The industrial design of a robotic device for upper-limb stroke rehabilitation

Over 16.9 million people worldwide suffer a stroke annually (Feigin et al., 2014, p. 2). Up to 80% of stroke survivors suffer weakness or paralysis in one half of their body, frequently compromising their ability to lead an independent life (Alankus, Lazar, May, & Kelleher, 2010; Buma, Lindeman, Ramsey, & Kwakkel, 2010, p. 589). In order to promote recovery, stroke survivors are recommended to participate in rehabilitation through intensive and repetitive training (McLaren et al., 2020). Robotic rehabilitative devices are a promising tool in assisting stroke rehabilitation, increasing the ability for clinicians to treat more individuals, and facilitating the ability for rehabilitation to be completed at home.
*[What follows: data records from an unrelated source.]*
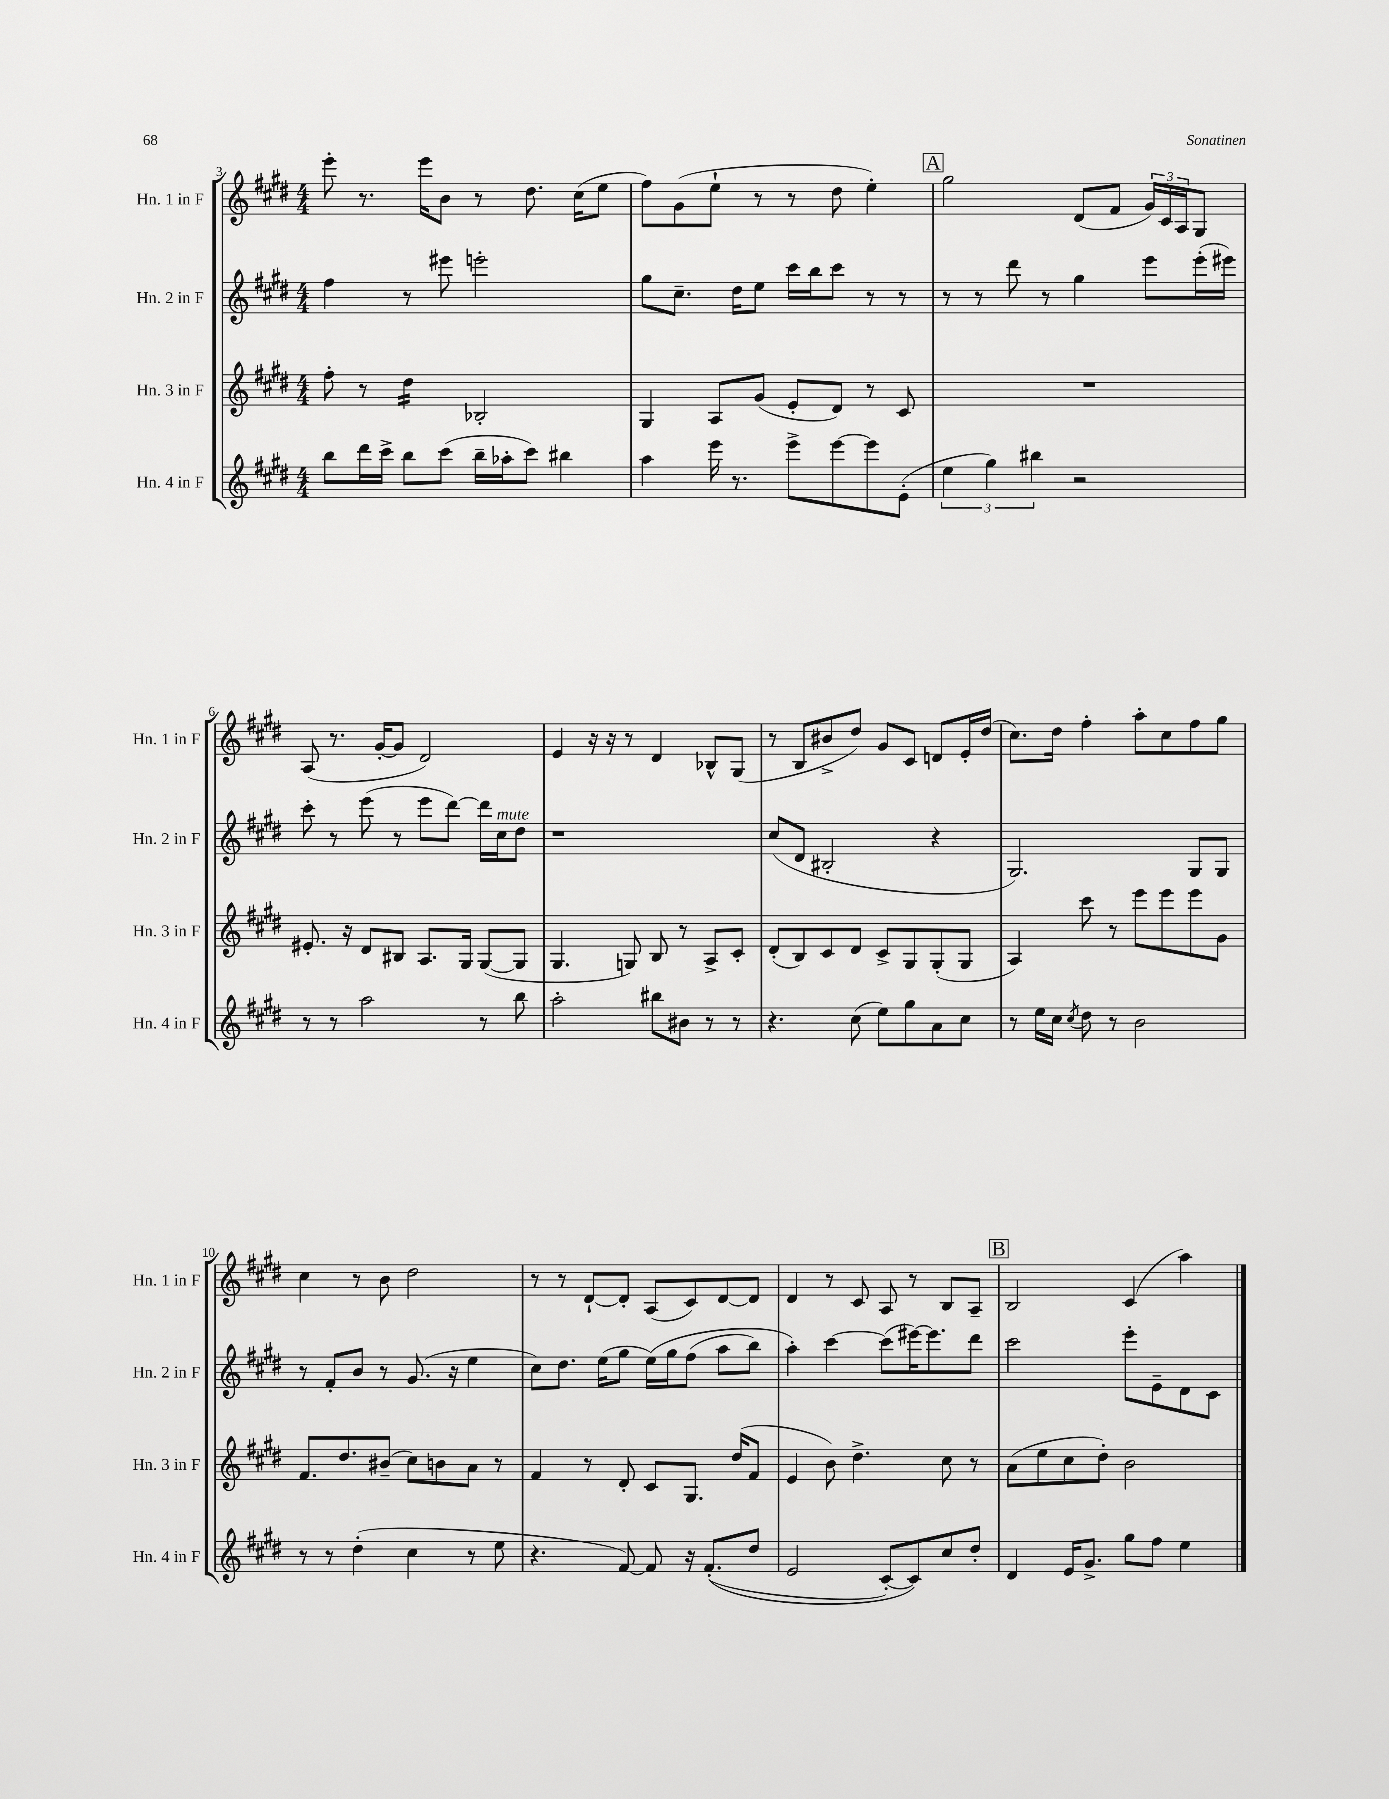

**kern	**kern	**kern	**kern
*staff4	*staff3	*staff2	*staff1
*clefG2	*clefG2	*clefG2	*clefG2
*k[f#c#g#d#]	*k[f#c#g#d#]	*k[f#c#g#d#]	*k[f#c#g#d#]
*M4/4	*M4/4	*M4/4	*M4/4
8bb	8ff#'	4ff#	8eee'
16ddd#	8r	.	8.r
16ccc#^	.	.	.
8bb	4dd#	8r	.
.	.	.	16eee
(8ccc#	.	8eee#	8b
16bb~	2B-'	2eee'	8r
16aa-'	.	.	.
8ccc#)	.	.	8.dd#
4bb#	.	.	.
.	.	.	(16cc#
.	.	.	8ee
=	=	=	=
4aa	4G#	8gg#	8ff#)
.	.	8.cc#~	(8g#
16eee	8A	.	8ee`
8.r	.	16dd#	.
.	(8g#	8ee	8r
8eee^	8e'	16ccc#	8r
.	.	16bb	.
[8eee	8d#)	8ccc#	8dd#
8eee]	8r	8r	4ee')
(8e'	8c#	8r	.
=	=	=	=
6ee	1r	8r	2gg#
.	.	8r	.
6gg#)	.	.	.
.	.	8ddd#	.
6bb#	.	.	.
.	.	8r	.
2r	.	4gg#	(8d#
.	.	.	8f#
.	.	8eee	24g#)
.	.	.	24c#
.	.	.	24A
.	.	(16eee'	8G#
.	.	16eee#)	.
=	=	=	=
8r	8.e#'	8ccc#'	(8A
8r	.	8r	8.r
.	16r	.	.
2aa	8d#	(8eee	.
.	.	.	[16g#'
.	8B#	8r	8g#]
.	8.A	8eee	2d#)
.	.	[8ddd#)	.
.	16G#	.	.
8r	([8G#	16ddd#]	.
.	.	16cc#	.
8bb	8G#]	8dd#	.
=	=	=	=
2aa'	4.G#	1r	4e
.	.	.	16r
.	.	.	16r
.	8G)	.	8r
8bb#	8B	.	4d#
8b#	8r	.	.
8r	8A^	.	8B-^^
8r	8c#'	.	(8G#
=	=	=	=
4.r	(8d#'	(8cc#	8r
.	8B)	8d#	8B
.	8c#	2B#'	8b#^
(8cc#	8d#	.	8dd#)
8ee)	8c#^	.	8g#
8gg#	8G#	.	8c#
8a	(8G#'	4r	8d
8cc#	8G#	.	16e'
.	.	.	(16dd#
=	=	=	=
8r	4A)	2.G#)	8.cc#)
16ee	.	.	.
16cc#	.	.	16dd#
8qcc#	.	.	.
8dd#	8ccc#	.	4ff#'
8r	8r	.	.
2b	8eee	.	8aa'
.	8eee	.	8cc#
.	8eee	8G#	8ff#
.	8g#	8G#	8gg#
=	=	=	=
8r	8.f#	8r	4cc#
8r	.	8f#'	.
.	8.dd#	.	.
(4dd#'	.	8b	8r
.	(8b#~	8r	8b
4cc#	8cc#)	(8.g#	2dd#
.	8b	.	.
.	.	16r	.
8r	8a	4ee	.
8ee	8r	.	.
=	=	=	=
4.r	4f#	8cc#)	8r
.	.	8.dd#	8r
.	8r	.	[8d#`
.	.	(16ee	.
[8f#)	8d#'	8gg#	8d#']
8f#]	8c#	&(16ee)	(8A
.	.	16gg#	.
16r	8.G#	(8ff#	8c#)
&((8.f#'	.	.	.
.	.	8aa	[8d#
.	(16dd#	.	.
8dd#	8f#	8bb)	8d#]
=	=	=	=
2e	4e	4aa'&)	4d#
.	8b)	[4ccc#	8r
.	4.dd#^	.	8c#
[8c#')	.	(8ccc#]	8A
8c#]&)	.	[16eee#)	8r
.	.	8.eee#]	.
8cc#	8cc#	.	8B
8dd#'	8r	8ddd#	8A~
=	=	=	=
4d#	(8a	2ccc#	2B
.	8ee	.	.
16e	8cc#	.	.
8.g#^	.	.	.
.	8dd#')	.	.
8gg#	2b	8eee'	(4c#
8ff#	.	8e~	.
4ee	.	8d#	4aa)
.	.	8c#	.
==	==	==	==
*-	*-	*-	*-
However, robotic rehabilitative devices are poorly accepted by users, and experience high levels of rejection and abandonment (Cruz, Emmel, Manzini, & Braga Mendes, 2016). Based on current models of acceptability, it is suggested that this low acceptability is derived from poor user perceptions of ease of use, usefulness, enjoyment, adaptivity, around robotic rehabilitative devices, as well as product- related stigma (Heerink, Kröse, Evers, & Wielinga, 2010; Vaes, 2014a). Instigated by this, this study adopted an empathic, user-centred design model that aimed to implement industrial design to improve the acceptability of these devices. This comprised of the extensive iterative redesign of an existing robotic rehabilitative device, with frequent engagement from stakeholders. This device, alongside the original device, was then tested through trials, questionnaires, and interviews. Results from our study indicate industrial design strategies facilitated meaningful improvements to many dimensions of acceptability. Furthermore, our research identified several novel connections between dimensions of acceptability, and that design may strongly influence them.